◆ Information shown
::::::::::

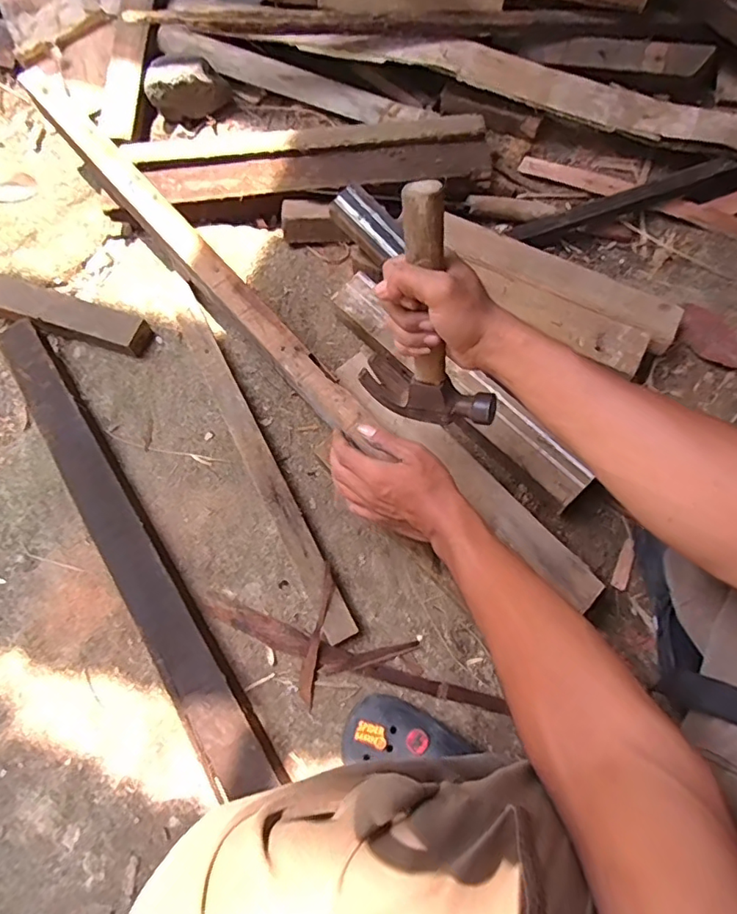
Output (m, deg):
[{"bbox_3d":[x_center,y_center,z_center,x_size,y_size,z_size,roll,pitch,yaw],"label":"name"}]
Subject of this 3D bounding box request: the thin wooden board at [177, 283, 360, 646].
[{"bbox_3d":[-0.136,-0.005,0.652,0.034,0.030,0.482,-28,72,-8],"label":"thin wooden board"}]

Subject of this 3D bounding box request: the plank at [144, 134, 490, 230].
[{"bbox_3d":[-0.067,-0.407,0.786,0.488,0.047,0.082,-7,71,-1],"label":"plank"}]

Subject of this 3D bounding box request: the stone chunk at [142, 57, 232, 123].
[{"bbox_3d":[-0.286,-0.583,0.842,0.125,0.076,0.066,-26,72,-7],"label":"stone chunk"}]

::::::::::

◆ What you have to do
Each record above has to be written out again in full, but its pictures must not be.

◆ Response
Output (m, deg):
[{"bbox_3d":[x_center,y_center,z_center,x_size,y_size,z_size,roll,pitch,yaw],"label":"name"}]
Subject of this 3D bounding box request: the thin wooden board at [177, 283, 360, 646].
[{"bbox_3d":[-0.136,-0.005,0.652,0.034,0.030,0.482,-28,72,-8],"label":"thin wooden board"}]

Subject of this 3D bounding box request: the plank at [144, 134, 490, 230].
[{"bbox_3d":[-0.067,-0.407,0.786,0.488,0.047,0.082,-7,71,-1],"label":"plank"}]

Subject of this 3D bounding box request: the stone chunk at [142, 57, 232, 123].
[{"bbox_3d":[-0.286,-0.583,0.842,0.125,0.076,0.066,-26,72,-7],"label":"stone chunk"}]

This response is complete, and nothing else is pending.